## Exercise
Leave every image behind and restate the data word for word.

Content starts

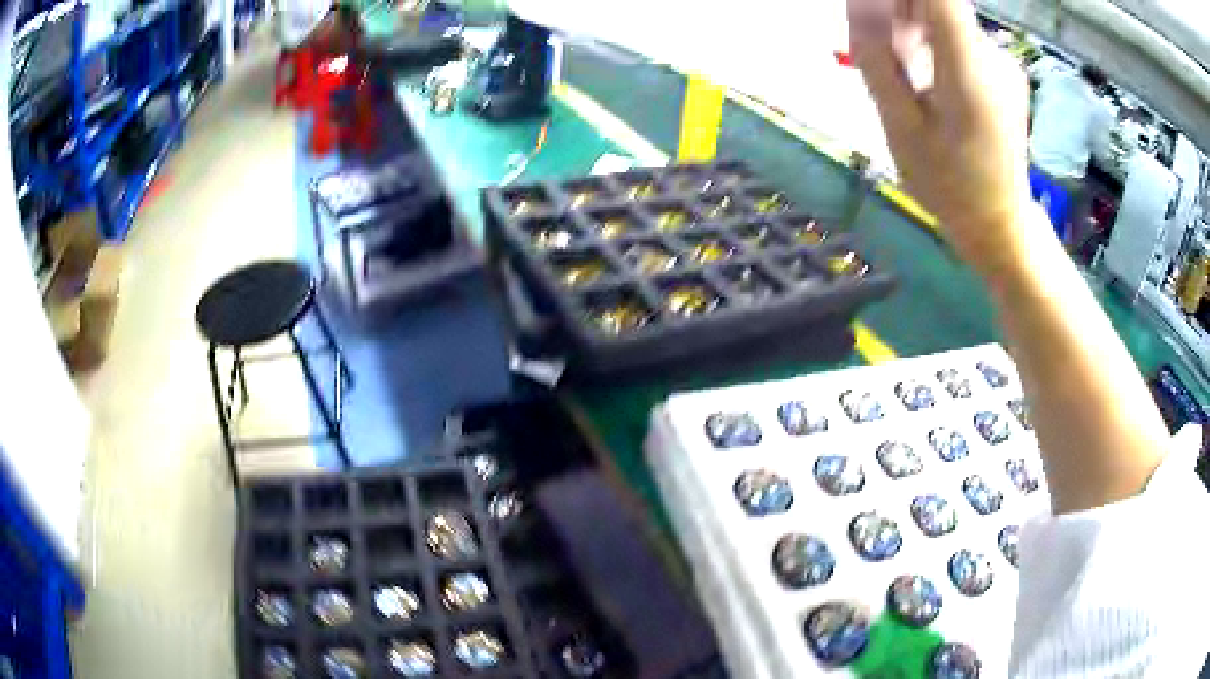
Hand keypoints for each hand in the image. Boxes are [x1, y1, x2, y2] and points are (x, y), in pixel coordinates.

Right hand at [848, 0, 1034, 279]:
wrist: (998, 223)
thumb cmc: (948, 184)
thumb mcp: (900, 126)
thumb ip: (876, 57)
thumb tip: (859, 3)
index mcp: (968, 69)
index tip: (876, 12)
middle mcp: (991, 54)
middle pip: (936, 3)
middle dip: (896, 12)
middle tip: (879, 53)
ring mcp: (1000, 61)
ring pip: (943, 18)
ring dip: (910, 28)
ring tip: (901, 75)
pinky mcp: (1001, 69)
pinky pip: (956, 37)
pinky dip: (929, 43)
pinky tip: (922, 80)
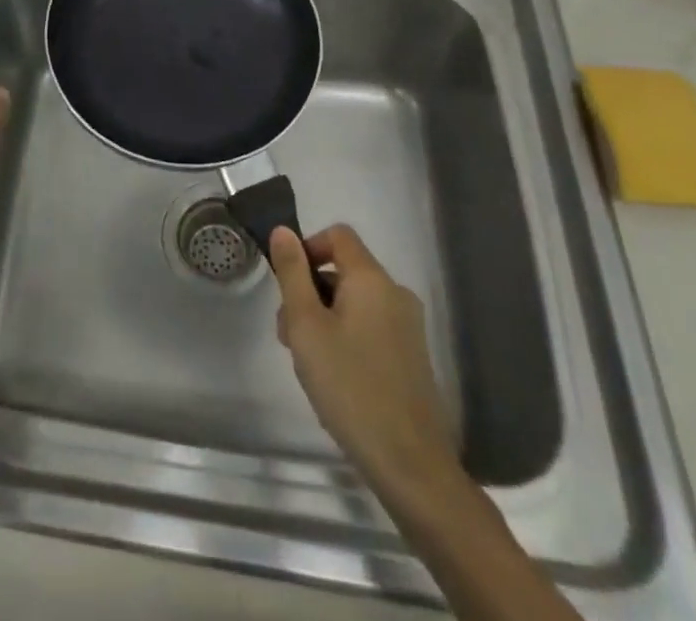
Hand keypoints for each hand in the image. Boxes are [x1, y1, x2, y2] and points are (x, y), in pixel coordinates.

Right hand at [268, 224, 459, 484]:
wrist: (410, 464)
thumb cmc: (349, 386)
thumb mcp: (306, 326)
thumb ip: (292, 274)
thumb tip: (283, 231)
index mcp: (372, 279)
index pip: (338, 236)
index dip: (308, 248)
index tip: (288, 283)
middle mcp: (396, 294)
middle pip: (344, 271)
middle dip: (310, 291)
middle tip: (289, 333)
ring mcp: (408, 327)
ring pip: (355, 302)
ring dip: (325, 317)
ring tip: (307, 361)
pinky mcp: (412, 357)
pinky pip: (371, 327)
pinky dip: (346, 337)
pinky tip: (334, 377)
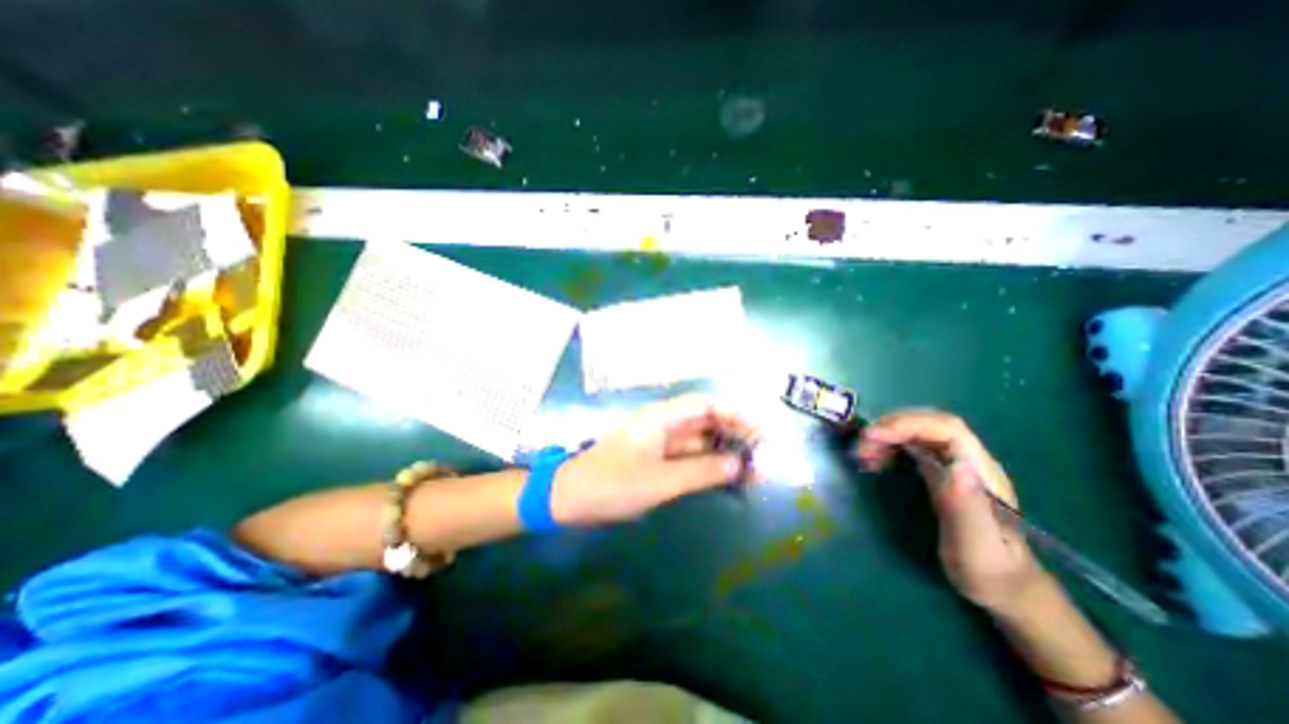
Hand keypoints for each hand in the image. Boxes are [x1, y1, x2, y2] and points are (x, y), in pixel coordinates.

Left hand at [551, 397, 755, 525]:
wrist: (569, 498)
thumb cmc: (611, 485)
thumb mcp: (659, 481)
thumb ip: (701, 471)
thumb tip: (738, 464)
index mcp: (662, 417)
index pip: (707, 403)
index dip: (736, 413)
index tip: (760, 433)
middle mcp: (664, 423)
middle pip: (707, 420)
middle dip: (735, 434)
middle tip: (762, 457)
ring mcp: (661, 442)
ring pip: (701, 440)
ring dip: (725, 452)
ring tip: (753, 471)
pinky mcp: (658, 458)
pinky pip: (691, 456)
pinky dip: (709, 465)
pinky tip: (728, 478)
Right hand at [853, 409, 1045, 614]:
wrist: (1003, 587)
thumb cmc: (989, 571)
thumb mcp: (977, 547)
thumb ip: (966, 508)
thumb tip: (957, 465)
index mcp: (983, 473)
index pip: (947, 429)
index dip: (908, 425)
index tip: (873, 437)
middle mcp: (970, 461)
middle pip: (930, 425)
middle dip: (892, 427)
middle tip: (862, 445)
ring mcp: (956, 465)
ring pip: (919, 433)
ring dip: (887, 436)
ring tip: (863, 453)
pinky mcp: (942, 472)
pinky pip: (913, 447)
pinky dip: (890, 447)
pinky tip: (875, 460)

Content ends

## Solution to this problem
Hand keypoints for each hand in the image. Boxes are [x1, y1, x2, y2] and points are (x, y), in pixel coordinates.

Right hand at [848, 0, 1034, 279]:
wrist: (998, 223)
thumb cmc: (948, 184)
thumb mcp: (900, 126)
thumb ip: (876, 57)
thumb tip: (859, 3)
index mcp: (968, 69)
index tip: (876, 12)
middle mcp: (991, 54)
middle pip: (936, 3)
middle dip: (896, 12)
middle tip: (879, 53)
ring mcp: (1000, 61)
ring pip: (943, 18)
ring dip: (910, 28)
ring tip: (901, 75)
pinky mcp: (1001, 69)
pinky pip: (956, 37)
pinky dip: (929, 43)
pinky tip: (922, 80)
Hand keypoints for each hand in the image. Boxes are [x1, y1, x2, y2] and points are (x, y), in pixel coordinates.

Right hand at [268, 224, 459, 484]:
wrist: (410, 464)
thumb cmc: (349, 386)
thumb mcp: (306, 326)
thumb ip: (292, 274)
thumb tip: (283, 231)
index mcp: (372, 279)
index pip: (338, 236)
index dip: (308, 248)
index tip: (288, 283)
middle mcp: (396, 294)
middle pip: (344, 271)
middle dip: (310, 291)
middle tip: (289, 333)
ring mcp: (408, 327)
ring pip: (355, 302)
ring dip: (325, 317)
ring tip: (307, 361)
pinky mcp: (412, 357)
pinky pip: (371, 327)
pinky dip: (346, 337)
pinky tip: (334, 377)
Hand keypoints for each hand in the image. Boxes are [x1, y1, x2, y2] and points are (x, y), in pixel coordinates.

Left hand at [551, 397, 755, 525]:
wrist: (569, 498)
thumb cmc: (611, 485)
thumb mcp: (659, 481)
thumb ip: (701, 471)
thumb tip: (738, 464)
index mcp: (662, 417)
index pip: (707, 403)
index dip: (736, 413)
index tip: (760, 433)
middle mcp: (664, 423)
middle pip: (707, 420)
middle dip: (735, 434)
middle tip: (762, 457)
ring mcp: (661, 442)
ring pip: (701, 440)
ring dip: (725, 452)
ring tip: (753, 471)
pinky mcp: (658, 458)
pinky pip: (691, 456)
pinky dip: (709, 465)
pinky tip: (728, 478)
Right hand at [853, 409, 1045, 614]:
wrist: (1003, 587)
thumb cmc: (989, 571)
thumb mcp: (977, 547)
thumb ip: (966, 508)
thumb tip: (957, 465)
index mcp: (983, 473)
index pip: (947, 429)
index dip: (908, 425)
index tip: (873, 437)
middle mcp: (970, 461)
middle pip: (930, 425)
middle dip: (892, 427)
middle tip: (862, 445)
ring mcp: (956, 465)
ring pip: (919, 433)
ring dip: (887, 436)
ring tip: (863, 453)
pinky mcp: (942, 472)
pinky pip: (913, 447)
pinky dip: (890, 447)
pinky tip: (875, 460)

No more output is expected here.